Tag Archives: iSCSI

Quick Fix: vSAN Health Reports iSCSI Target Service Stopped

A few weeks ago I wrote about using iSCSI as a backup repository target. While still running this POC in my environment I came across an error in the vSAN Health Checker stating the vSAN iSCSI target service was in a Failed state. Drilling down into the vSAN Health check tree I could see a Service Runtime status of stopped as shown below against the host.

This host had recently been marked as unreachable in vCenter and required a Management Agent reset to bring it back online. There is a chance that that process stopped the iSCSI Target service but did not start it. In any case there is an easy way to see the status of the services and then get them back online.

Once that’s been done, a re-run of the vSAN Health checker will show that the issue has been resolved and the iSCSI Target Service on the host is now running.

References:

https://kb.vmware.com/s/article/2147603

 

Setting up vSAN iSCSI and using it as a Veeam Repository

Probably one of the least talked about features of vSAN is it’s ability to serve out iSCSI volumes.
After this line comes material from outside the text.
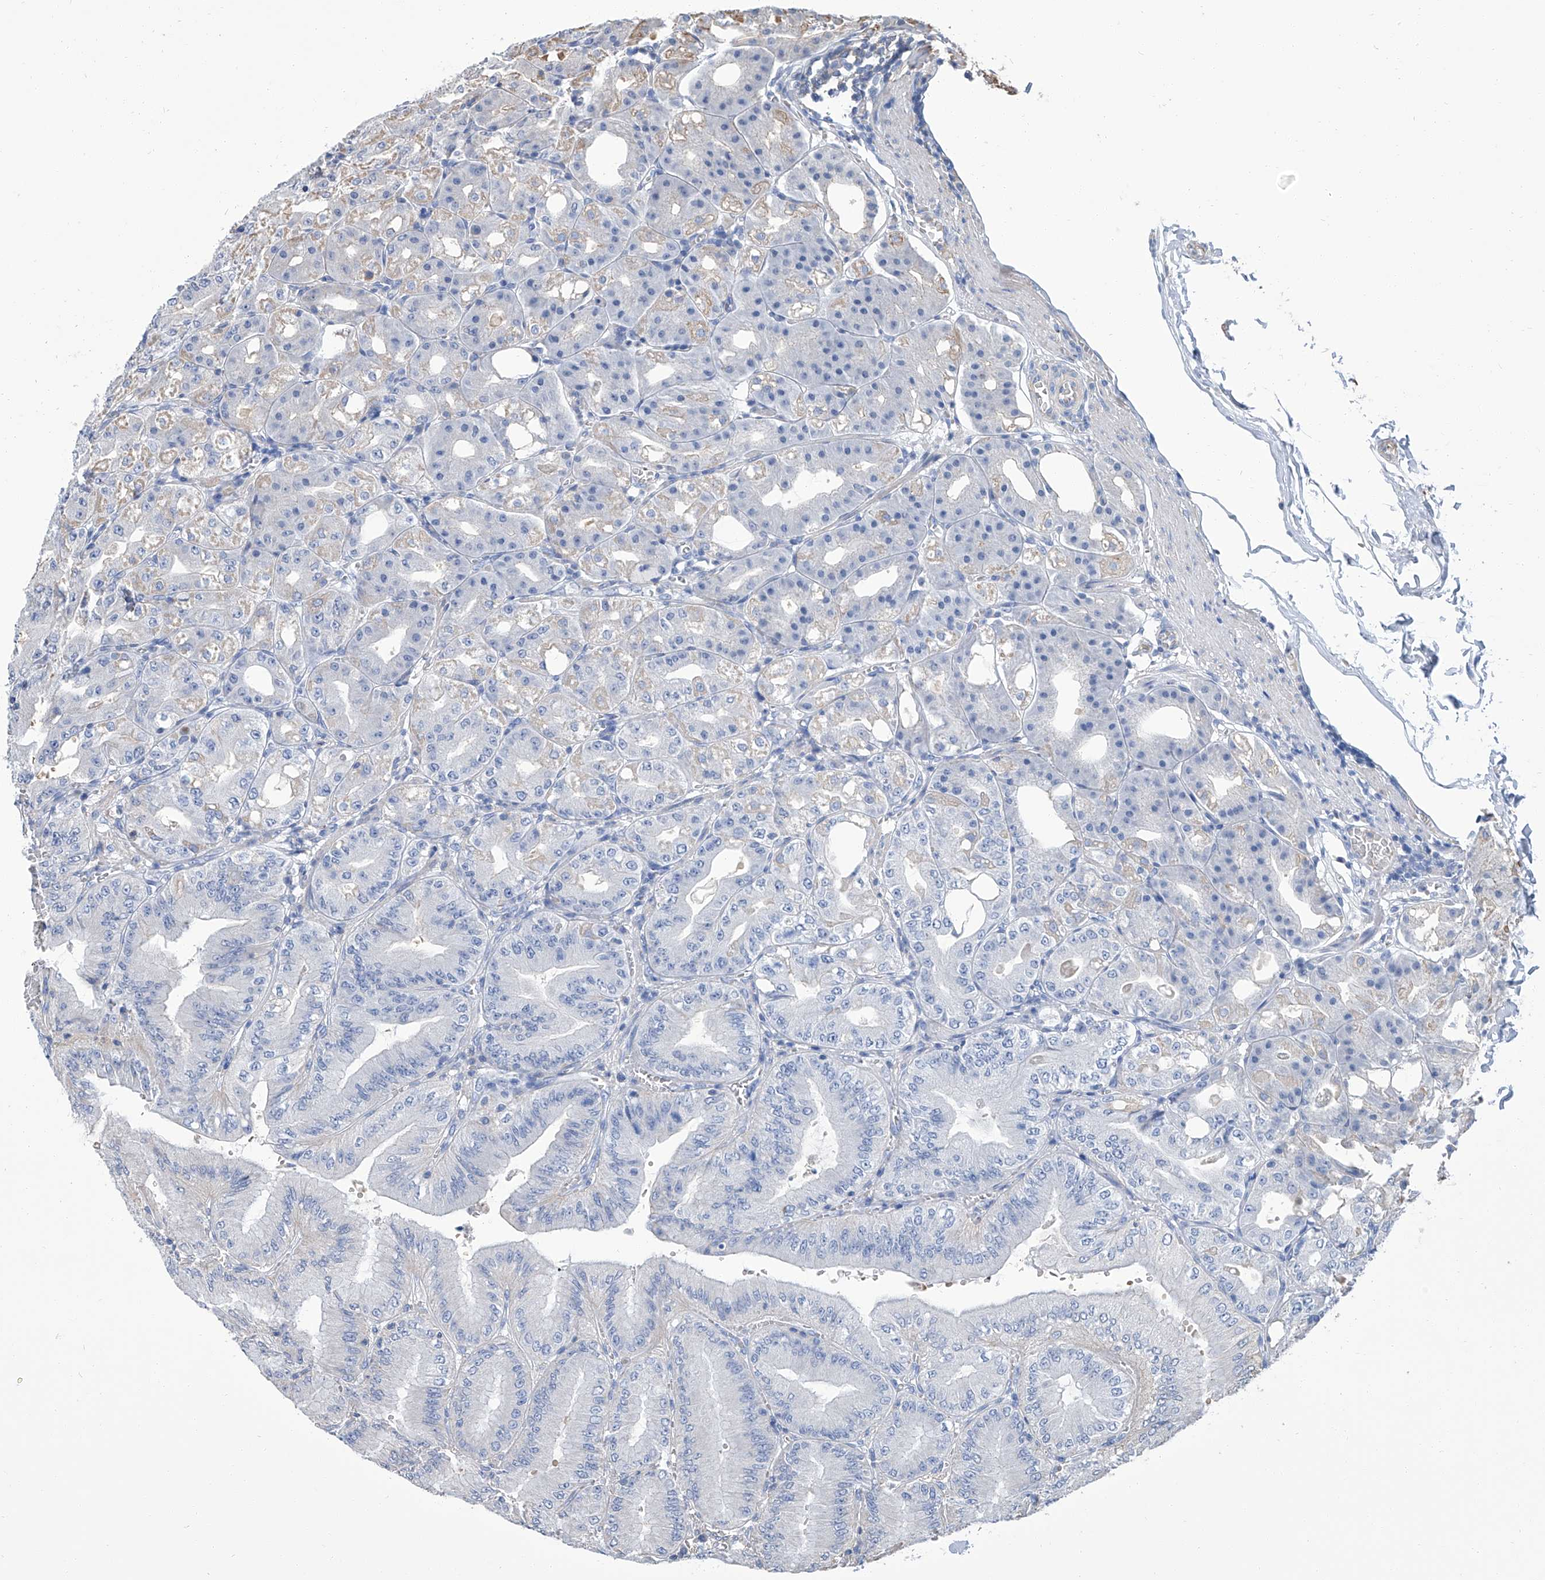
{"staining": {"intensity": "negative", "quantity": "none", "location": "none"}, "tissue": "stomach", "cell_type": "Glandular cells", "image_type": "normal", "snomed": [{"axis": "morphology", "description": "Normal tissue, NOS"}, {"axis": "topography", "description": "Stomach, lower"}], "caption": "This is a histopathology image of IHC staining of normal stomach, which shows no staining in glandular cells. (Immunohistochemistry (ihc), brightfield microscopy, high magnification).", "gene": "GPT", "patient": {"sex": "male", "age": 71}}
The feature was released with vSAN 6.5 and was primarily focused on physical workloads and is easily configurable via the vSphere Web Client. iSCSI targets on vSAN are managed the same as any other vSAN objects using Storage Policy Based Management (SPBM). Deduplication, compression, mirroring, and erasure coding can be utilized with the iSCSI target service as well as CHAP and Mutual CHAP authentication.

Of late, i’ve been asked by service providers about using Object Storage platforms as Veeam Backup & Replication repositories. There are a lot of options out there but someone asked specifically about using vSAN. In theory you could just use a VMDK on a vSAN datastore but I thought it would be interesting to look at using iSCSI to mount a volume and use it as a repository.

Initial iSCSI Configuration for vSAN:

First thing we need to do is enable the iSCSI Target service from the vSphere Web Console. Under the Cluster Configuration tab and in the iSCSI Target menu you need to enabled the iSCSI service. Select the default iSCSI Network kernel interface and then modify the iSCSI port and add security if desired. Take note of the info message around using the Storage Policy for the home object.

From there we setup a new iSCIS Target. From here you will be given the IQN and we will give the target an alias. This window also lets us create the first LUN to the iSCSI Target. The LUN id can be specified along with the alias and finally the size. Just like creating a new VMDK on a vSAN datastore we are given the storage consumption of the object depending on the Storage Policy chosen.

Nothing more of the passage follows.